The letter from The United Methodist Church was written on Monday and sent to the pastoral leadership at Sessions’ home church in Mobile, Ala., along with his current church in Arlington, Va. The formal complaint made against Sessions accuses him of child abuse for implementing the separation of migrant children from their families and placing them in “mass incarceration facilities with little to no structured educational or socio-emotional support.”

In the letter, Sessions is also accused of immorality for the use of violence against the children who attempted to stop the separation from their parents who are being deported. The document referred to the separation of children in the deportation process as kidnapping when many are seeking asylum from the dangerous places they are being sent back to.

The attorney general is also being charged with racial discrimination by hundreds of his fellow Methodist Church members. Examples of the racial discrimination that he has been accused of went beyond the immigration policies that he is enforcing. Sessions is being accused of stopping the investigations of police departments who have been charged with racial discrimination along with criminalizing racial justice activist groups like Black Lives Matter.

The UMC letter also accuses Sessions of placing a focus on incarcerating Muslim or Latin people looking to come into the country and receive asylum. While Sessions previously tried to use the Bible to defend the separation of children and their parents during the deportation processes that he has enforced, the letter signed by a large number of clergy members is accusing him of the “dissemination of doctrines contrary to the standards of doctrine of the United Methodist Church.”

Last week, Sessions cited Romans 13 to explain his department’s immigration policy that is separating children from their parents being deported and placing them in detention centers.

“I would cite you to the Apostle Paul and his clear and wise command in Romans 13, to obey the laws of the government because God has ordained the government for his purposes,” Sessions said in a speech to law enforcement officers in Fort Wayne, Ind., according to The Washington Post. “Orderly and lawful processes are good in themselves. Consistent and fair application of the law is in itself a good and moral thing, and that protects the weak and protects the lawful.”

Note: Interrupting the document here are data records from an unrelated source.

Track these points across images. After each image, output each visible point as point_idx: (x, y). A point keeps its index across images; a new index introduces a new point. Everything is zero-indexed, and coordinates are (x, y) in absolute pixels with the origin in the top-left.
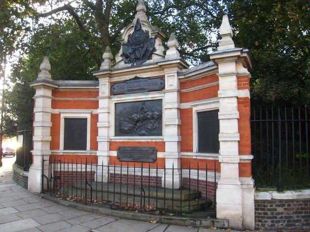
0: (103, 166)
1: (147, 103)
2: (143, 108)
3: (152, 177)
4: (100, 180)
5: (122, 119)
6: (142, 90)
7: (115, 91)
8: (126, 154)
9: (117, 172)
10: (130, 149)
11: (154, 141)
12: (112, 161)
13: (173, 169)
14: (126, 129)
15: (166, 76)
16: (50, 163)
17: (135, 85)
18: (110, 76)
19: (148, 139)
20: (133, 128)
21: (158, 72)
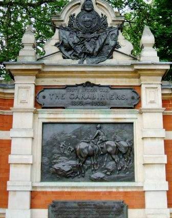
2: (98, 134)
7: (47, 101)
10: (76, 205)
11: (121, 190)
14: (67, 168)
15: (143, 87)
18: (39, 74)
20: (79, 167)
21: (128, 80)
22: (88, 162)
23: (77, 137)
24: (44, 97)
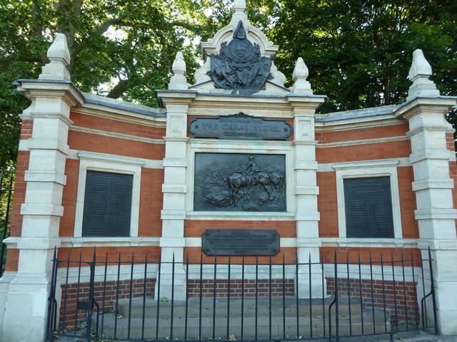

However, hundreds in his denomination are calling Sessions out for misusing scripture. The letter written for accountability purposes says that Sessions’ scripture reference is used in “stark contrast to disciplinary commitments to supporting freedom of conscience and resistance to unjust laws.”

While layman in the Methodist denomination does not typically have charges brought against them in this manner, Sessions’ unique position of power has motivated those in his denomination to take action. Through the processes of the United Methodist Church, it is possible that Sessions could face expulsion from the denomination.

However, Rev. David Wright, a Pacific Northwest Conference elder and chaplain at the University of Puget Sound in Washington State who organized of the charges against Sessions, does not aim to get him booted from the church.

“I hope his pastor can have a good conversation with him and come to a good resolution that helps him reclaim his values that many of us feel he’s violated as a Methodist,” Wright said, according to the UMC website. “I would look upon his being taken out of the denomination or leaving as a tragedy.”